My first advice to E2L students is to direct them to the online sound
files. Encarta, AHD4 and the University of Pennsylvania have such
Encarta and AHD have very slick, very professional voices, while
U.Penn is closer to English as she is spoke (i.e., their speaker is
consistently inconsistent, as normal 'General American' is; compare
wok and walk), whereas the other two can be called 'citation English',
i.e., the kind of English only a trained voice can manage.
These only do individual words, unfortunately. This, of course, gives
no information on how English modifies pronunciation in word clusters,
but it is **considerably** better than nothing.

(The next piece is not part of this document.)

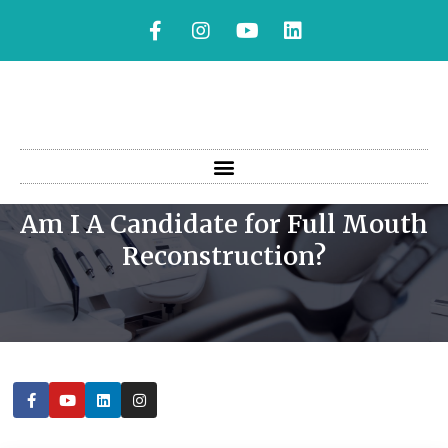
Am I A Candidate for Full Mouth
AM I A CANDIDATE FOR FULL
Reconstruction?
MOUTH RECONSTRUCTION?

Of course, the student has to be carefully instructed and often,
*shown* how to make certain sounds.
True story. Twice in my life, I've explained to a fluent non-native
speaker exactly how the English th-sound (edh, thorn) is made: they
had never had this explained to them (it did take a bit of
demonstration), but can be stated as 'make an F by flicking your
tongue against your upper teeth' (and yes, certain dialects of English
do seem to confuse certain occurances of /th/ with /f/).
The usual American English values of L and R, of course, are much much
harder to explain, and this is where much of the problem occurs. In
fact, I am unable to explain exactly what I do when I make my Rs. The
phoneticians themselves (as I think Piotr will agree) have never been
able to write a plain paragraph on the topic that any native-speaker
of English untrained in phonology would immediately understand.
With China, the biggest problem is the 'Great FireWall of China',
where everything is censored by very poorly educated apparatchiks.